Cohen was convicted of disturbing the peace. He wore a jacket bearing the words "Fuck the draft" while walking down a courthouse corridor. In overturning the conviction, a 5–4 Supreme Court held that the fighting words exception to first amendment protection did not apply where "no individual … likely to be present could reasonably have regarded the words … as a direct personal insult," and there was no showing that anyone who saw Cohen was in fact violently aroused or that … [he] … intended such a result." Both majority and dissenters suggested that the failure to show that violence was imminent as the result of the words was fatal to the state's case. The Court thus made clear that words, in the abstract, cannot be read out of the First Amendment; the "fighting words" doctrine depends on the context in which words are uttered.

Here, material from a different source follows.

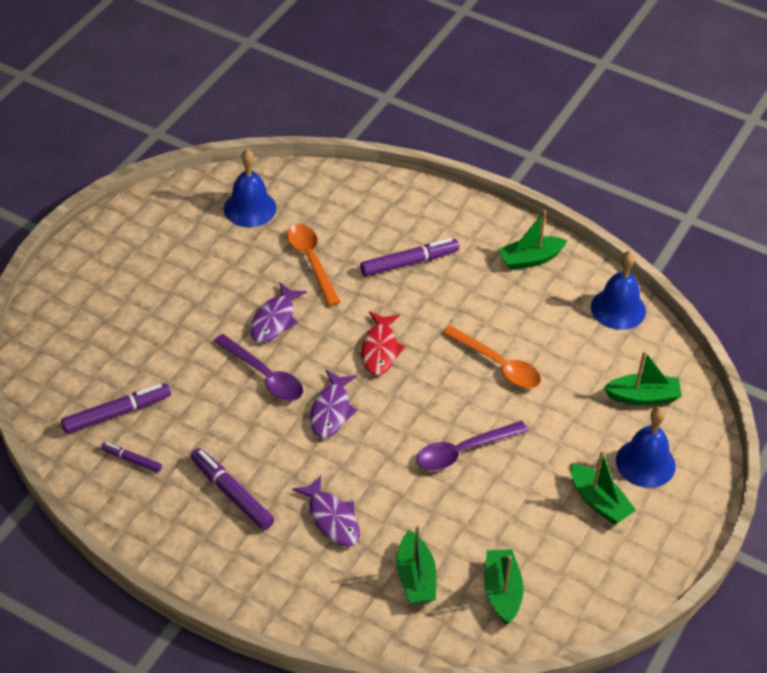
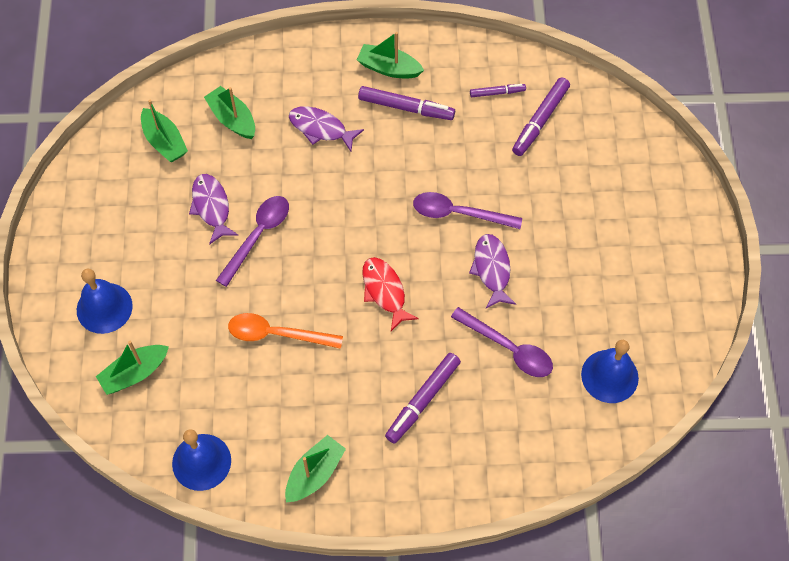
camera: 150 degrees right, 15 degrees up
orange spoon [287,224,341,306] -> purple spoon [451,307,553,377]
purple fish [310,370,358,438] -> purple fish moved to [189,174,239,245]
green boat [570,450,636,524] -> green boat moved to [357,32,424,78]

The state's assertion of other justifications for punishing Cohen were similarly rejected: the jacket's message was not obscenity, because it was not erotic; the privacy interests of offended passers-by were insubstantial in this public place, and anyone offended might look away; there was no captive audience.

Cohen's chief doctrinal importance lies in its rejection of the notion that speech can constitutionally be prohibited by the state because it is offensive. Because offensiveness is an "inherently boundless" category, any such prohibition would suffer from the vice of vagueness. And the First Amendment protects not only the cool expression of ideas but also "otherwise inexpressible emotions."